● **Aim**
Reproduce the entries below verbatim. Begin at the line that contains "m=48 is written?" and stop after the last line of the final entry.

● **Extracted records**
::::::
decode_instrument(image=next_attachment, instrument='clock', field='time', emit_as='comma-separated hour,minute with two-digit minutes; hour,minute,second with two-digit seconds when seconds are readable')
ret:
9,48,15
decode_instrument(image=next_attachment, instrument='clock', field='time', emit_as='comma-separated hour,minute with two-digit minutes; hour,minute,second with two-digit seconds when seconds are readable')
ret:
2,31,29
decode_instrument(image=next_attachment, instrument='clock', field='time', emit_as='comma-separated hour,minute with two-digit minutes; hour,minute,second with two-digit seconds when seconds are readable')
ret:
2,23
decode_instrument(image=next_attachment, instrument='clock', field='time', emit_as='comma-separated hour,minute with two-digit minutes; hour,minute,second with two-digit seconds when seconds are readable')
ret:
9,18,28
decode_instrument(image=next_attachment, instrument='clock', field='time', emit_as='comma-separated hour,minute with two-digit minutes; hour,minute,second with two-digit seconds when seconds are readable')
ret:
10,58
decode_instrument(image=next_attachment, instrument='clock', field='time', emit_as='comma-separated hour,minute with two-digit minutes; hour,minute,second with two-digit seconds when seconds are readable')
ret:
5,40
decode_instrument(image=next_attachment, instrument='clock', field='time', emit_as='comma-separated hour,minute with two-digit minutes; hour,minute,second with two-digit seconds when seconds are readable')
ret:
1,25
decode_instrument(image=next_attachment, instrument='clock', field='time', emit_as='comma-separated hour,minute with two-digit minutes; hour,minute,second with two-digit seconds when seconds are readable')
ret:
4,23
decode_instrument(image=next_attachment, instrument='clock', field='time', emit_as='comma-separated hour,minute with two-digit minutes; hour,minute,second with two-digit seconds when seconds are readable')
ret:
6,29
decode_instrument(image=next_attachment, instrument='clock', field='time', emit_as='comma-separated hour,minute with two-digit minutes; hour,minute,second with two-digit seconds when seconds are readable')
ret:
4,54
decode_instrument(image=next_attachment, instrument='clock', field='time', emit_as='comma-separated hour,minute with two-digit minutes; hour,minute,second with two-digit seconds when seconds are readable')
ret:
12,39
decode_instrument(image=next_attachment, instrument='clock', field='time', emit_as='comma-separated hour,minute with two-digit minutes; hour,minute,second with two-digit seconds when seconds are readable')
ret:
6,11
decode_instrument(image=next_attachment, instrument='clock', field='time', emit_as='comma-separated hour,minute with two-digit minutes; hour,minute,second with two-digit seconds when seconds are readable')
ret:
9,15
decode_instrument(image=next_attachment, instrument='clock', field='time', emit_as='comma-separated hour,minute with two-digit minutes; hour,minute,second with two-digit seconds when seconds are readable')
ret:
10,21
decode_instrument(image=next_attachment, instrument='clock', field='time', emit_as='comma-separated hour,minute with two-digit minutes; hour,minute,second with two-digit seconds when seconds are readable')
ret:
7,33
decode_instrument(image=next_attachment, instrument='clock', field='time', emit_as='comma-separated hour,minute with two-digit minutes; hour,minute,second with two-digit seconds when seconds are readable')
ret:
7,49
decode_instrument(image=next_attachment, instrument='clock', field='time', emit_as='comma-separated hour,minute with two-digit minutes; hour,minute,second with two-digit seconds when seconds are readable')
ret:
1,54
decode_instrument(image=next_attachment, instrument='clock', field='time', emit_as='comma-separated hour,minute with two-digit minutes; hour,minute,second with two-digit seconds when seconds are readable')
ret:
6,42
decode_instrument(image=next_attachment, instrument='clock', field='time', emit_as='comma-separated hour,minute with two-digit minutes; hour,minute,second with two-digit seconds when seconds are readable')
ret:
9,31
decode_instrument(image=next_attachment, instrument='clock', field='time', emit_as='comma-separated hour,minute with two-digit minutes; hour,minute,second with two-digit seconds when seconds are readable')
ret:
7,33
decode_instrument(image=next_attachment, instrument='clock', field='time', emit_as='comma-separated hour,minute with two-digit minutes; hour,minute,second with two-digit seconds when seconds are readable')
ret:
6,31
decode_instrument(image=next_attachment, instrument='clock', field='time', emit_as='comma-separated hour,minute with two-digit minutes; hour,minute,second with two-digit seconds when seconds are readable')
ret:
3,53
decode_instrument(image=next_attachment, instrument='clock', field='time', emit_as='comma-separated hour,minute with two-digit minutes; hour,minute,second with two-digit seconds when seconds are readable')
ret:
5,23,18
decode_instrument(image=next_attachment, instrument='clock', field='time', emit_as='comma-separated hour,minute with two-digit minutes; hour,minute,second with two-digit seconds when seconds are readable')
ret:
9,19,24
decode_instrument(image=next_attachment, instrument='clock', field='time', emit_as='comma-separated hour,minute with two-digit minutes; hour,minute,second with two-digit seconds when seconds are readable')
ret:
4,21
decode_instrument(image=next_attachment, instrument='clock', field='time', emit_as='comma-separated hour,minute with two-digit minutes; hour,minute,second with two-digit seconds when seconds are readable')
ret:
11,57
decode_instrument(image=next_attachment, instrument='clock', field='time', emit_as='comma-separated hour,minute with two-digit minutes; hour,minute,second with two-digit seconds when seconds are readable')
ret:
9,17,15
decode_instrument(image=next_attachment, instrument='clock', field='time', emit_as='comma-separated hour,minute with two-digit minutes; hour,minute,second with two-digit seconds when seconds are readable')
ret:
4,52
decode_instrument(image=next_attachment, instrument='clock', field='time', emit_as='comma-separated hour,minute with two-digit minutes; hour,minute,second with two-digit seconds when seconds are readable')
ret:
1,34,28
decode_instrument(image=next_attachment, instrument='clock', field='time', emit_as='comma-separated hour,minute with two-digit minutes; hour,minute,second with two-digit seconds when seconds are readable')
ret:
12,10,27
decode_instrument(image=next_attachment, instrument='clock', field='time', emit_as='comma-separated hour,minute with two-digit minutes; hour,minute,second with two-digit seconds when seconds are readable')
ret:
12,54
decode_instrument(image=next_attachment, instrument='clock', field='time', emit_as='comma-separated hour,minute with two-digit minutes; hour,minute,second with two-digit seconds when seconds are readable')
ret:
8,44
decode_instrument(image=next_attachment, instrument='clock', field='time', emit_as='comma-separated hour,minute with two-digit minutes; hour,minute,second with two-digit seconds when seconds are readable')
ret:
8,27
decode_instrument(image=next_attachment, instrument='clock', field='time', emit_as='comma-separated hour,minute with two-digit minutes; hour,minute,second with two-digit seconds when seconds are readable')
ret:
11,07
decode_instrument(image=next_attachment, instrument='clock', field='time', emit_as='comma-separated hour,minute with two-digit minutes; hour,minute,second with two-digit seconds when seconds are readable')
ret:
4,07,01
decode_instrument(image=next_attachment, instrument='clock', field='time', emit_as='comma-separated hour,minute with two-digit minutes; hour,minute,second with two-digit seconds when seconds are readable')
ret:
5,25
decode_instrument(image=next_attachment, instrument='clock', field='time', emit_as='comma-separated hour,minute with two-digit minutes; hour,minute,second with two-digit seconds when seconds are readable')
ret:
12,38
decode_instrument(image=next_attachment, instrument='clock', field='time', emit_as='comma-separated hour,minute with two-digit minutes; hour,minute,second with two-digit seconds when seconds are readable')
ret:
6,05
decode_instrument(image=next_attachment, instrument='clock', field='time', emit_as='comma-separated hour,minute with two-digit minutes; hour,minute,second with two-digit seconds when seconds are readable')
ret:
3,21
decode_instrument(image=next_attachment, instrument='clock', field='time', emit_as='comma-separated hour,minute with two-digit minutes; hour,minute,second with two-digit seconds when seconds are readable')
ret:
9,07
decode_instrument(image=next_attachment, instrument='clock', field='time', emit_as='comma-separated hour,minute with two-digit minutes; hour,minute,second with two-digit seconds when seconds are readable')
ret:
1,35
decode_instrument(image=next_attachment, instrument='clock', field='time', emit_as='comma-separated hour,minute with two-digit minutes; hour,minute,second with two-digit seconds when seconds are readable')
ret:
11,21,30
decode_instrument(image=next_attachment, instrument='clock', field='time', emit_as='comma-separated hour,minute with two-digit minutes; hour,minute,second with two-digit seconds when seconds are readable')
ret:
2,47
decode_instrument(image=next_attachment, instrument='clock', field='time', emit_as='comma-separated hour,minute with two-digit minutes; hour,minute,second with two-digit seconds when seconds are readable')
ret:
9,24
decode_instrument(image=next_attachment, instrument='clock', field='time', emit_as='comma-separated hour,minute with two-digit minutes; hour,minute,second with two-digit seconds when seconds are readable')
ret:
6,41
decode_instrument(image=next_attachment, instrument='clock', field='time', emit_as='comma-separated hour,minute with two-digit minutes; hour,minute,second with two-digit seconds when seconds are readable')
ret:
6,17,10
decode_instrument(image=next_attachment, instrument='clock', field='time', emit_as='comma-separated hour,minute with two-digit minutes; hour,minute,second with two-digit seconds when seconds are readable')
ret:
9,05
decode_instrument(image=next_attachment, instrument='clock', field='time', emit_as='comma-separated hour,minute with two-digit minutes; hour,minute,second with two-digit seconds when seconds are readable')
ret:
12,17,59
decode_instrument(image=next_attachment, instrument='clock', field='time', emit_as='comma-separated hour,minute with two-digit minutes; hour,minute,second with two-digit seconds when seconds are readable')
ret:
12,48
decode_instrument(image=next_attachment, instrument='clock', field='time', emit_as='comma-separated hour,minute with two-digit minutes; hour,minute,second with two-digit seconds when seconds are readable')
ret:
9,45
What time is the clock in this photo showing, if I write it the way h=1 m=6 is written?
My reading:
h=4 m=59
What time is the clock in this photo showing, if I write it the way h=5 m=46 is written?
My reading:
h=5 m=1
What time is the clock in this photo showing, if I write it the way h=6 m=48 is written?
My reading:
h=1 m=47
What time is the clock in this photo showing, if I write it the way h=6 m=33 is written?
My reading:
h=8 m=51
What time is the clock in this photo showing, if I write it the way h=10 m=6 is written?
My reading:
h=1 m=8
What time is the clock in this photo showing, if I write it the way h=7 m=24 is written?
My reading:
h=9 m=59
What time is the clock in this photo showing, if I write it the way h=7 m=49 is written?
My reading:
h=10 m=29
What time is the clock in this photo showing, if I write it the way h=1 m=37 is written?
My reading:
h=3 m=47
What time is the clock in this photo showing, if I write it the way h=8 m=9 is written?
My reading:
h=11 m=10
::::::
● **The answer**
What time is the clock in this photo showing, if I write it the way h=6 m=48 is written?
My reading:
h=1 m=47
What time is the clock in this photo showing, if I write it the way h=6 m=33 is written?
My reading:
h=8 m=51
What time is the clock in this photo showing, if I write it the way h=10 m=6 is written?
My reading:
h=1 m=8
What time is the clock in this photo showing, if I write it the way h=7 m=24 is written?
My reading:
h=9 m=59
What time is the clock in this photo showing, if I write it the way h=7 m=49 is written?
My reading:
h=10 m=29
What time is the clock in this photo showing, if I write it the way h=1 m=37 is written?
My reading:
h=3 m=47
What time is the clock in this photo showing, if I write it the way h=8 m=9 is written?
My reading:
h=11 m=10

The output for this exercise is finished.